November 11, 2016 | Design, Architecture | casabrutus.com | photo_Shin-ichi Yokoyama
text_Hisashi Ikai
editor_Keiko Kusano
フランス大使公邸を会場に『the CONSTRUCTOR ジャン・プルーヴェ:組立と解体のデザイン』展が3日間限定で開催された。
大使公邸の中庭に登場したプレハブ住宅《F 8×8 BCC 組立住宅》。
パリのデザインギャラリー、パトリック・セガンとプルーヴェ・コレクターとして知られる前澤友作(現代芸術振興財団会長、ZOZOTOWNを運営するスタートトゥデイ代表)とがタッグを組み、両者が保有する貴重なジャン・プルーヴェのコレクション70点あまりが展示された。
プレハブ工法で機能的に製造できるだけでなく、組み立ても人力だけで可能というのも驚きだ。
会場となったフランス大使公邸の1階サロンには、もっとも意欲的に活動した1930〜60年代の数々の家具、構造体、図面などを展示。
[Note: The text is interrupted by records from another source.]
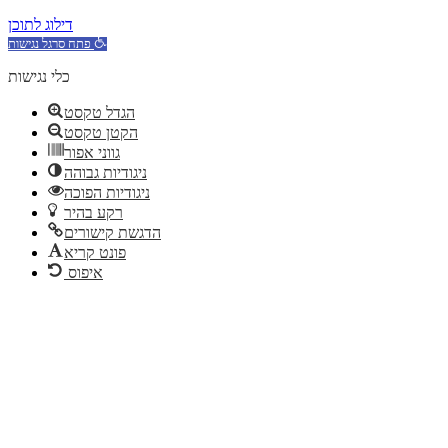
דילוג לתוכן
פתח סרגל נגישות
כלי נגישות
הגדל טקסט
הקטן טקסט
גווני אפור
ניגודיות גבוהה
ניגודיות הפוכה
רקע בהיר
הדגשת קישורים
פונט קריא
איפוס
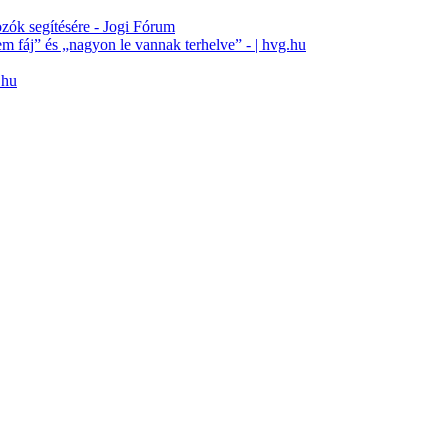
gozók segítésére - Jogi Fórum
em fáj” és „nagyon le vannak terhelve” - | hvg.hu
.hu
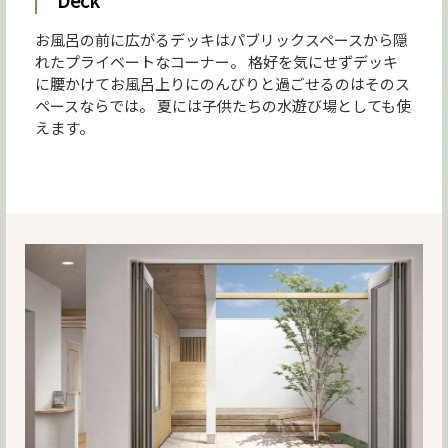
Deck
お風呂の前に広がるデッキはパブリックスペースから隠
れたプライベートなコーナー。 格好を気にせずデッキ
に腰かけてお風呂上りにのんびりと過ごせるのはそのス
ペースならでは。 夏には子供たちの水遊び場としても使
えます。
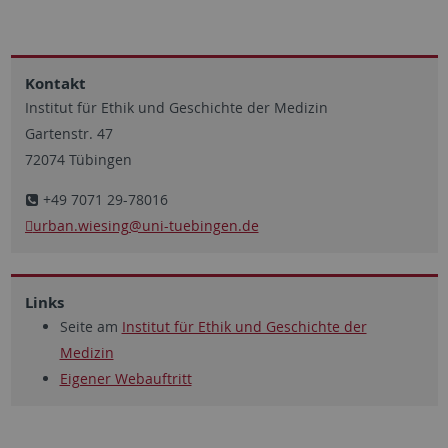
Kontakt
Institut für Ethik und Geschichte der Medizin
Gartenstr. 47
72074 Tübingen
+49 7071 29-78016
urban.wiesing
@uni-tuebingen.de
Links
Seite am
Institut für Ethik und Geschichte der
Medizin
Eigener Webauftritt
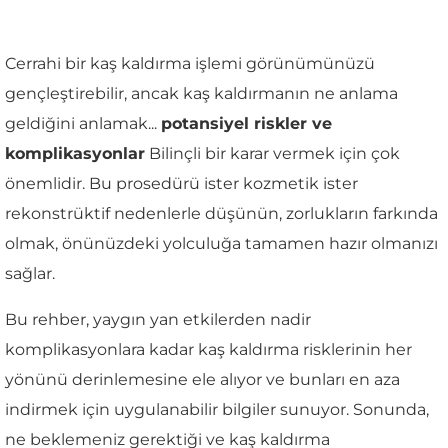
Cerrahi bir kaş kaldırma işlemi görünümünüzü
gençleştirebilir, ancak kaş kaldırmanın ne anlama
geldiğini anlamak...
potansiyel riskler ve
komplikasyonlar
Bilinçli bir karar vermek için çok
önemlidir. Bu prosedürü ister kozmetik ister
rekonstrüktif nedenlerle düşünün, zorlukların farkında
olmak, önünüzdeki yolculuğa tamamen hazır olmanızı
sağlar.
Bu rehber, yaygın yan etkilerden nadir
komplikasyonlara kadar kaş kaldırma risklerinin her
yönünü derinlemesine ele alıyor ve bunları en aza
indirmek için uygulanabilir bilgiler sunuyor. Sonunda,
ne beklemeniz gerektiği ve kaş kaldırma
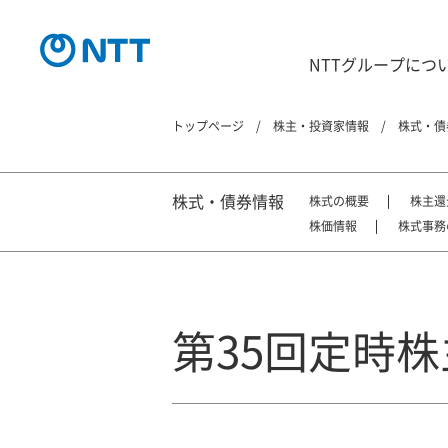
NTTグループにつ
トップページ
株主・投資家情報
株式・債
株式・債券情報
株式の概要
株主還
株価情報
株式事務
第35回定時株主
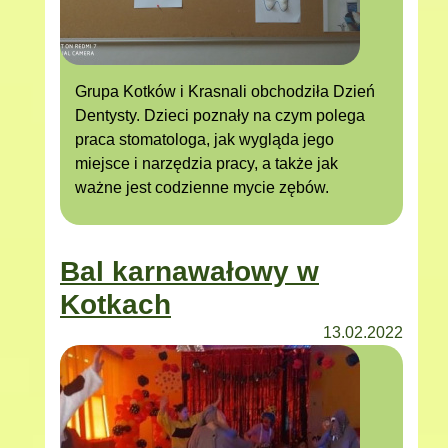
Grupa Kotków i Krasnali obchodziła Dzień
Dentysty. Dzieci poznały na czym polega
praca stomatologa, jak wygląda jego
miejsce i narzędzia pracy, a także jak
ważne jest codzienne mycie zębów.
Bal karnawałowy w
Kotkach
13.02.2022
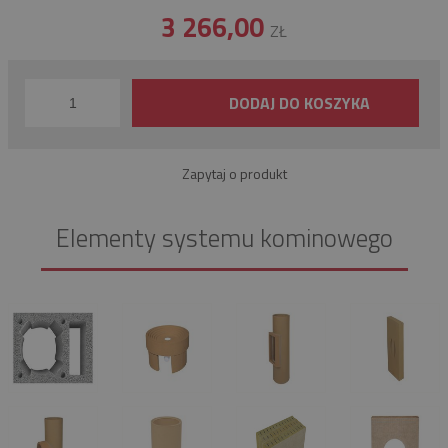
3 266,00
ZŁ
DODAJ DO KOSZYKA
Zapytaj o produkt
Elementy systemu kominowego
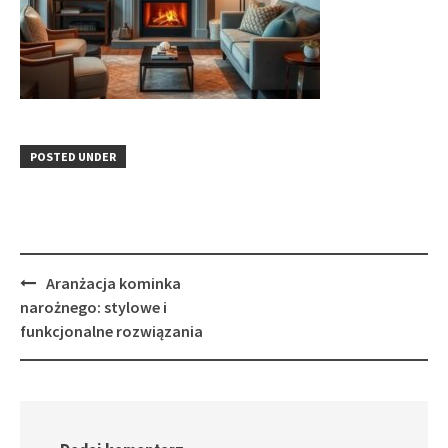
POSTED UNDER
Post
Aranżacja kominka
navigation
narożnego: stylowe i
funkcjonalne rozwiązania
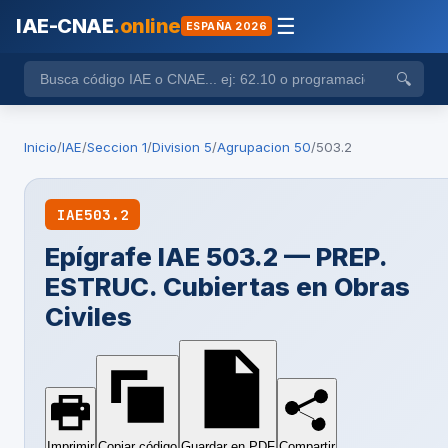
IAE-CNAE
.online
☰
ESPAÑA 2026
🔍
Inicio
/
IAE
/
Seccion 1
/
Division 5
/
Agrupacion 50
/
503.2
IAE
503.2
Epígrafe IAE 503.2 — PREP.
ESTRUC. Cubiertas en Obras
Civiles
Imprimir
Copiar código
Guardar en PDF
Compartir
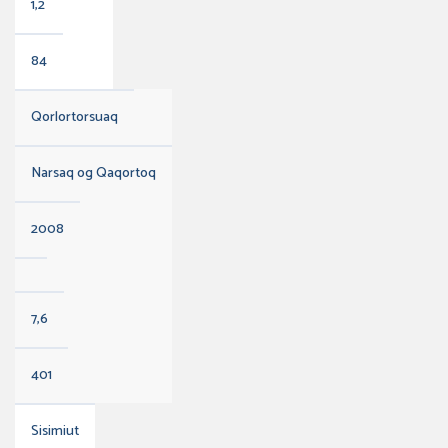
1,2
84
Qorlortorsuaq
Narsaq og Qaqortoq
2008
7,6
401
Sisimiut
そして圧巻だったのが、中庭に展示されていた《F 8×8 BCC 組立住宅》だ。第二次世界大戦中だった1941〜43年にかけてプルーヴェがピエール・ジャンヌレと協働した木造のプレハブ住宅で、世界にわずか2点しか現存しないという超レアな作品であるとともに、戦火で材料も乏しいなかで、いかにプルーヴェが日々の暮らしを豊かにしようととしていたかがうかがえる貴重な資料だ。
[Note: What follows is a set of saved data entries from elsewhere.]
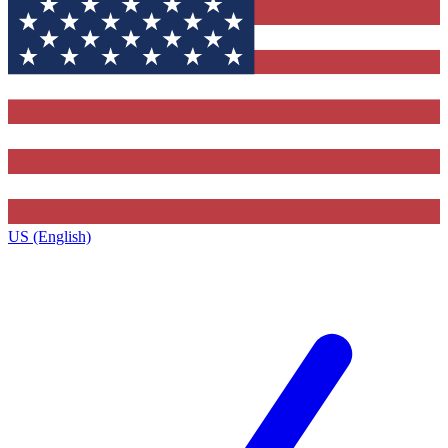
US (English)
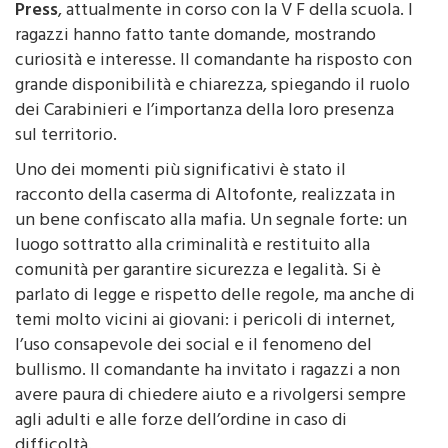
ragazzi hanno fatto tante domande, mostrando
curiosità e interesse. Il comandante ha risposto con
grande disponibilità e chiarezza, spiegando il ruolo
dei Carabinieri e l’importanza della loro presenza
sul territorio.
Uno dei momenti più significativi è stato il
racconto della caserma di Altofonte, realizzata in
un bene confiscato alla mafia. Un segnale forte: un
luogo sottratto alla criminalità e restituito alla
comunità per garantire sicurezza e legalità. Si è
parlato di legge e rispetto delle regole, ma anche di
temi molto vicini ai giovani: i pericoli di internet,
l’uso consapevole dei social e il fenomeno del
bullismo. Il comandante ha invitato i ragazzi a non
avere paura di chiedere aiuto e a rivolgersi sempre
agli adulti e alle forze dell’ordine in caso di
difficoltà.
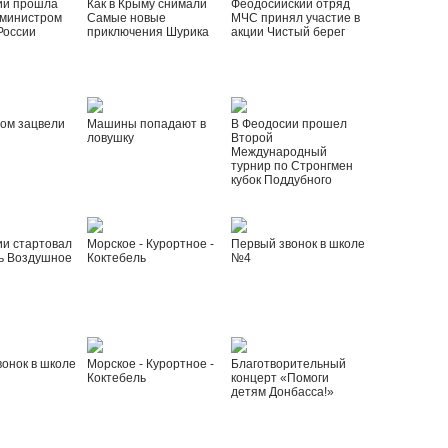
ии прошла
Как в Крыму снимали
Феодосийский отряд
 министром
Самые новые
МЧС принял участие в
России
приключения Шурика
акции Чистый берег
ом зацвели
Машины попадают в
В Феодосии прошел
ловушку
Второй
Международный
турнир по Стронгмен
кубок Поддубного
ии стартовал
Морское - Курортное -
Первый звонок в школе
ь Воздушное
Коктебель
№4
онок в школе
Морское - Курортное -
Благотворительный
Коктебель
концерт «Помоги
детям Донбасса!»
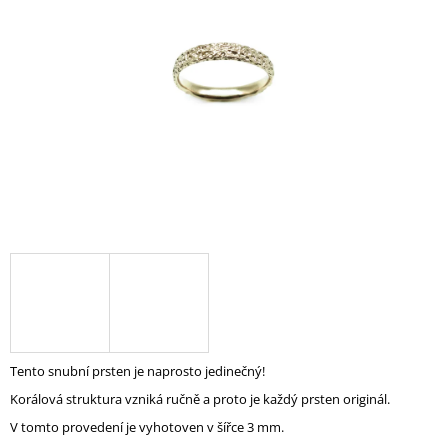
A
J
Í
T
?
HLEDAT
D
O
P
O
Tento snubní prsten je naprosto jedinečný!
R
Korálová struktura vzniká ručně a proto je každý prsten originál.
U
Č
V tomto provedení je vyhotoven v šířce 3 mm.
U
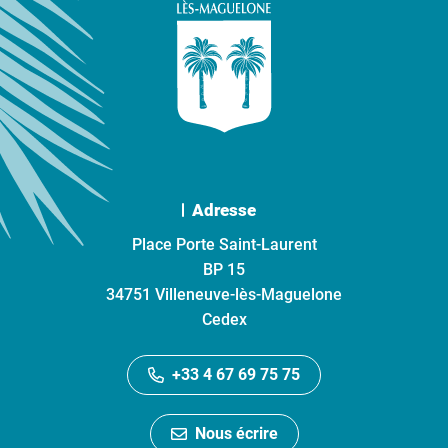
Adresse
Place Porte Saint-Laurent
BP 15
34751 Villeneuve-lès-Maguelone
Cedex
+33 4 67 69 75 75
Nous écrire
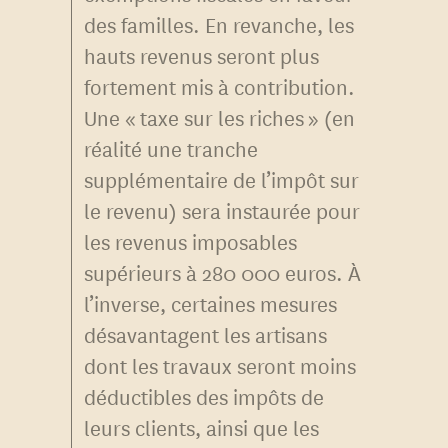
des familles. En revanche, les
hauts revenus seront plus
fortement mis à contribution.
Une « taxe sur les riches » (en
réalité une tranche
supplémentaire de l’impôt sur
le revenu) sera instaurée pour
les revenus imposables
supérieurs à 280 000 euros. À
l’inverse, certaines mesures
désavantagent les artisans
dont les travaux seront moins
déductibles des impôts de
leurs clients, ainsi que les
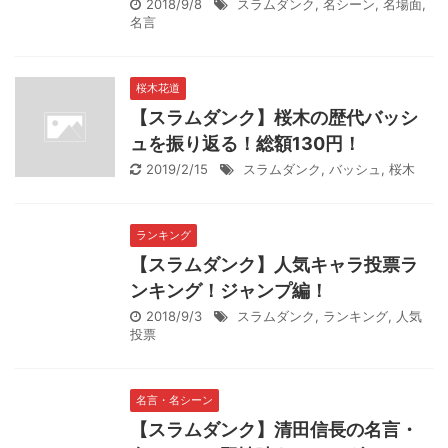
2018/9/8
スラムダンク
,
名シーン
,
名場面
,
名言
桜木花道
【スラムダンク】桜木の歴代バッシ
ュを振り返る！総額130円！
2019/2/15
スラムダンク
,
バッシュ
,
桜木
ランキング
【スラムダンク】人気キャラ投票ラ
ンキング！ジャンプ編！
2018/9/3
スラムダンク
,
ランキング
,
人気
投票
名言・名シーン
【スラムダンク】清田信長の名言・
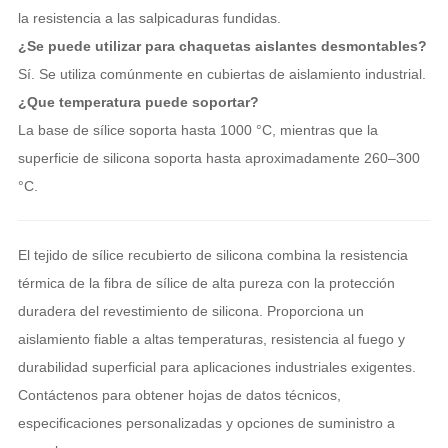
la resistencia a las salpicaduras fundidas.
¿Se puede utilizar para chaquetas aislantes desmontables?
Sí. Se utiliza comúnmente en cubiertas de aislamiento industrial.
¿Que temperatura puede soportar?
La base de sílice soporta hasta 1000 °C, mientras que la
superficie de silicona soporta hasta aproximadamente 260–300
°C.
El tejido de sílice recubierto de silicona combina la resistencia
térmica de la fibra de sílice de alta pureza con la protección
duradera del revestimiento de silicona. Proporciona un
aislamiento fiable a altas temperaturas, resistencia al fuego y
durabilidad superficial para aplicaciones industriales exigentes.
Contáctenos para obtener hojas de datos técnicos,
especificaciones personalizadas y opciones de suministro a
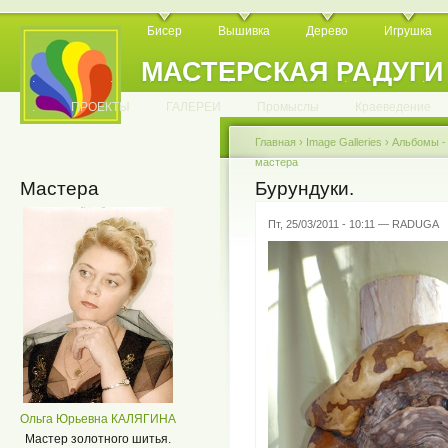
Бисер
Вышивка
Дерево
Игрушка
МАСТЕРСКАЯ РАДУГИ
.
.
.
.
.
.
.
.
.
.
.
.
ПРОЕКТЫ
ГАЛЕРЕИ
Промыслы
Краеведение
Главная
›
Image Galleries
›
Альбомы 
мастера
Мастера
Бурундуки.
Пт, 25/03/2011 - 10:11 — RADUGA
Ольга Юрьевна КАЛЯГИНА
Мастер золотного шитья.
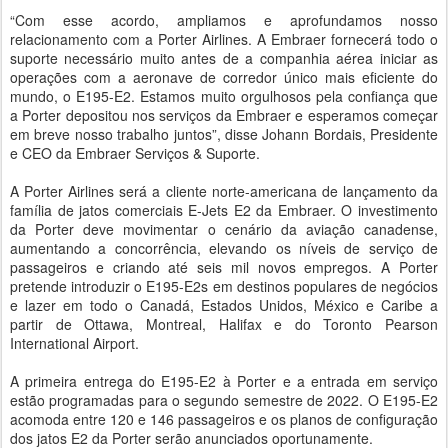
“Com esse acordo, ampliamos e aprofundamos nosso
relacionamento com a Porter Airlines. A Embraer fornecerá todo o
suporte necessário muito antes de a companhia aérea iniciar as
operações com a aeronave de corredor único mais eficiente do
mundo, o E195-E2. Estamos muito orgulhosos pela confiança que
a Porter depositou nos serviços da Embraer e esperamos começar
em breve nosso trabalho juntos”, disse Johann Bordais, Presidente
e CEO da Embraer Serviços & Suporte.
A Porter Airlines será a cliente norte-americana de lançamento da
família de jatos comerciais E-Jets E2 da Embraer. O investimento
da Porter deve movimentar o cenário da aviação canadense,
aumentando a concorrência, elevando os níveis de serviço de
passageiros e criando até seis mil novos empregos. A Porter
pretende introduzir o E195-E2s em destinos populares de negócios
e lazer em todo o Canadá, Estados Unidos, México e Caribe a
partir de Ottawa, Montreal, Halifax e do Toronto Pearson
International Airport.
A primeira entrega do E195-E2 à Porter e a entrada em serviço
estão programadas para o segundo semestre de 2022. O E195-E2
acomoda entre 120 e 146 passageiros e os planos de configuração
dos jatos E2 da Porter serão anunciados oportunamente.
プレハブ住宅の内部。コンパス状の巨大なポルティーク構造が建物を支える。
「これを見るだけでも、いかにジャン・プルーヴェが先見の明を持ち、また寛大なヒューマニストであったかを知ることができます。また、これをベースに、その後プルーヴェはフランス政府の復興政策のために多くの住宅や教育施設を手がけるなど、厳しい時代に生きる人々の暮らしを底辺から支えていったのです」
社会の本質的なニーズに根ざしていたからこそ、プルーヴェのデザイン思想は時代や地域を超え、多くの人を魅了し続ける。30年以上にわたりプルーヴェの作品を見つめてきたパトリック・セガンは、その人気の理由をこのように語る。
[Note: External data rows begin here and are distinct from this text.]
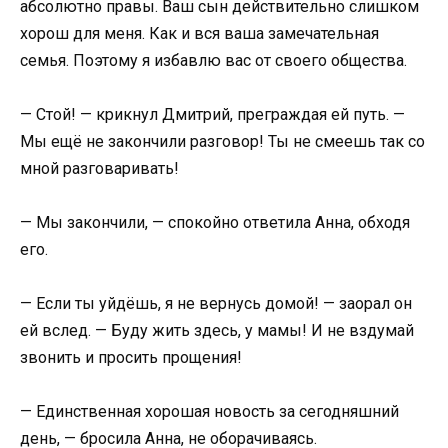
абсолютно правы. Ваш сын действительно слишком
хорош для меня. Как и вся ваша замечательная
семья. Поэтому я избавлю вас от своего общества.
— Стой! — крикнул Дмитрий, преграждая ей путь. —
Мы ещё не закончили разговор! Ты не смеешь так со
мной разговаривать!
— Мы закончили, — спокойно ответила Анна, обходя
его.
— Если ты уйдёшь, я не вернусь домой! — заорал он
ей вслед. — Буду жить здесь, у мамы! И не вздумай
звонить и просить прощения!
— Единственная хорошая новость за сегодняшний
день, — бросила Анна, не оборачиваясь.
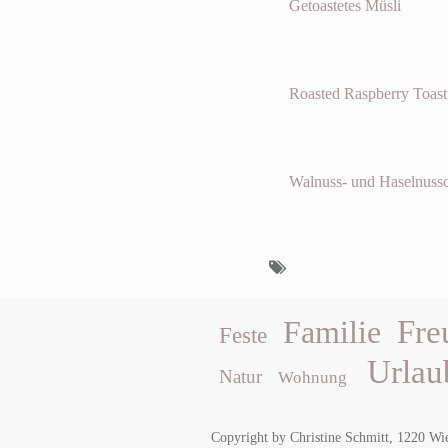
Getoastetes Müsli
Roasted Raspberry Toast
Walnuss- und Haselnuss
Fre
Familie
Feste
Urlau
Natur
Wohnung
Copyright by Christine Schmitt, 1220 Wi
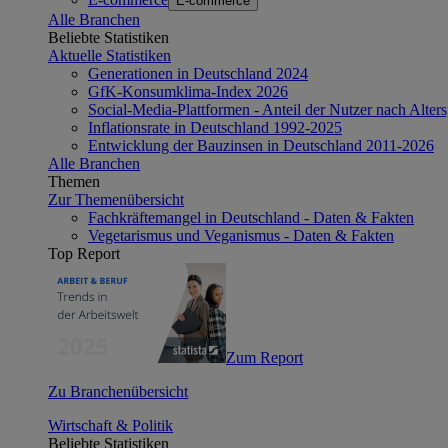
E-commerce
Alle Branchen
Beliebte Statistiken
Aktuelle Statistiken
Generationen in Deutschland 2024
GfK-Konsumklima-Index 2026
Social-Media-Plattformen - Anteil der Nutzer nach Alte
Inflationsrate in Deutschland 1992-2025
Entwicklung der Bauzinsen in Deutschland 2011-2026
Alle Branchen
Themen
Zur Themenübersicht
Fachkräftemangel in Deutschland - Daten & Fakten
Vegetarismus und Veganismus - Daten & Fakten
Top Report
Zum Report
Zu Branchenübersicht
Wirtschaft & Politik
Beliebte Statistiken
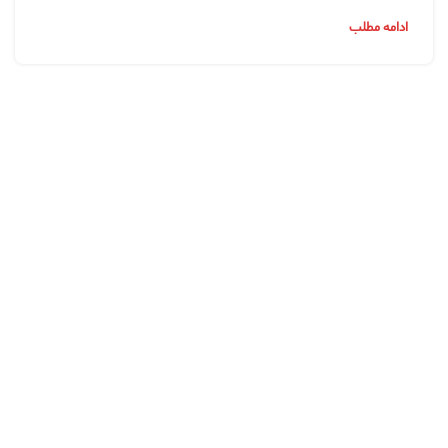
ادامه مطلب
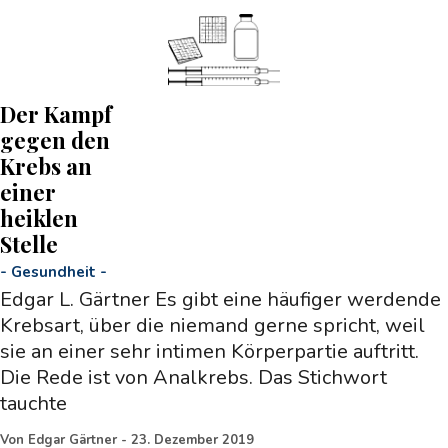
Der Kampf
gegen den
Krebs an
einer
heiklen
Stelle
-
Gesundheit
-
Edgar L. Gärtner Es gibt eine häufiger werdende
Krebsart, über die niemand gerne spricht, weil
sie an einer sehr intimen Körperpartie auftritt.
Die Rede ist von Analkrebs. Das Stichwort
tauchte
Von
Edgar Gärtner
-
23. Dezember 2019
プレハブ住宅内部より。プルーヴェの椅子に、ピエール・ジャンヌレのテーブルとセルジュ・ムイユのランプを合わせ、その脇にシャルロット・ペリアンのスツールを置いている。
さらに、展示されている一連の家具や建具、構造物などを眺めていると、そこに一連の関係性を見いだすことができるとセガンは言葉を続ける。
「プルーヴェはある構造体の仕組みを見つけると、それから次々に新たなプロダクトの形を発見していきます。これこそが、自身のことを『Constructeur(=建設家)』といったゆえんでもあるでしょう」
建設家・ジャン・プルーヴェの代名詞でもあった、さまざまなポルティーク構造体。
1951年にデザインされたゲリドン“カフェテリア”組立テーブル。
“建設家”というのは耳馴染みがないかもしれないが、言わば施工そのものから請け負う人のこと。工房で日々試行錯誤を続けながら、実際に手を動かし、機械を調整しながら、新しい形を生み出していく。実践のもとで生まれるデザインだからこそ、ほかのデザイナーとは一線を画する、独自の形状や仕組みをつくり出すことができたのだろう。
まるで額に飾られたように並べられた椅子は、1930〜50年代にデザインされたもの。
メトロポールNo.305。1953年頃に製作された。
そして、会場がフランス大使公邸になったことも、わずかながらジャン・プルーヴェと関わりがあるという。
「実は旧大使公邸をジャン・デマレとともに設計したジョゼフ・ベルモンは、プルーヴェに師事した経験を持つ建築家であり、プルーヴェが非常に親しくしていた人物なんです。運命的な巡り合わせのような感じがしますよね」
日本式庭園を臨むサロンでは、ゆとりのある展示が行われた。
セガンいわく、今回展示した作品は、ほかではなかなか見られない希少価値の高いものばかり。当初2日間700名限定の公開予定だったが、予約が殺到したため、急遽開催を1日延長。未だに日本でもプルーヴェが高い人気を維持しているのを証明するイベントとなった。
「大使公邸という特別な場所で、本展が開催できたのは嬉しい」と、パトリック・セガン。
the CONSTRUCTOR ジャン・プルーヴェ:組立と解体のデザイン
〈フランス大使公邸〉東京都港区南麻布4-11-44。10月22日〜24日。10時〜17時。入場無料。